Once approved by the Council, EU member states will have two years in which to transpose the directive into national law.

After that date, PIUs will retain the data for five years. After the first six months, though, parts of it will be "masked out" so that users of the database can't see passenger names, addresses or contact information. This is supposed to protect passengers' privacy. Accessing or searching on the hidden information will still be possible, but only upon application to the national data protection authorities charged with enforcing privacy rules.

Other privacy protections include a ban on processing information that reveals a person's trade union membership; health; sexual life or sexual orientation; race or ethnic origin; political opinions, religion or philosophical beliefs -- so vegans can at least rest assured that their choice of in-flight meal will remain private.

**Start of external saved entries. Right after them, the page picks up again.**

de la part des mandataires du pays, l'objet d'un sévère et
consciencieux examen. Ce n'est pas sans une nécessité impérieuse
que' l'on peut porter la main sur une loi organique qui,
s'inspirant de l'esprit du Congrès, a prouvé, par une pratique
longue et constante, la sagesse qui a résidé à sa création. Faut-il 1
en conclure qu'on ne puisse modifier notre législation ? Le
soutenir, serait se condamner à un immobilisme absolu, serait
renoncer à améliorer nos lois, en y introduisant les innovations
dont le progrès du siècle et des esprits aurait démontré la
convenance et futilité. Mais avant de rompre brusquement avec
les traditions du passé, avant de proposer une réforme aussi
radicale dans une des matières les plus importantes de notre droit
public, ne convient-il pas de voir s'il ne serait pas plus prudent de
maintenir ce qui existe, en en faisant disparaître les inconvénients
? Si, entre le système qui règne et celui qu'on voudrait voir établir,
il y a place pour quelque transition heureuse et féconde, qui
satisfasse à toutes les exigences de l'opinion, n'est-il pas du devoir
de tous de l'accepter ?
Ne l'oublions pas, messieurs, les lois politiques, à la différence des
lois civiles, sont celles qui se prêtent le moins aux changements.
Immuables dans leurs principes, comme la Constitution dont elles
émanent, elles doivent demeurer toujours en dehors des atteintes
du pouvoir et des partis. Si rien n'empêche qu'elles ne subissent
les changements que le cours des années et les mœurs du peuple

Law enforcers will have to keep an audit trail of how the passenger data is processed, and this will be used in a review of the law's effectiveness two years after it enters force.

Many Members of the European Parliament resisted the PNR directive, with tactics including delaying the final vote. The issue was controversial because parliamentarians had long opposed an agreement obliging airlines to provide U.S. authorities with PNR information for transatlantic flights.

European Parliament President Martin Schulz hailed the new deal as an important tool in the fight against terrorism and called on national governments to begin systematically sharing passenger data.

But EDRi's McNamee called the new legislation a disgrace. "It is shocking that, less than two years after the European Court overturned a Directive on needless storage of data of innocent citizens, the European Union seems hell bent on adopting another Directive which does almost exactly the same thing."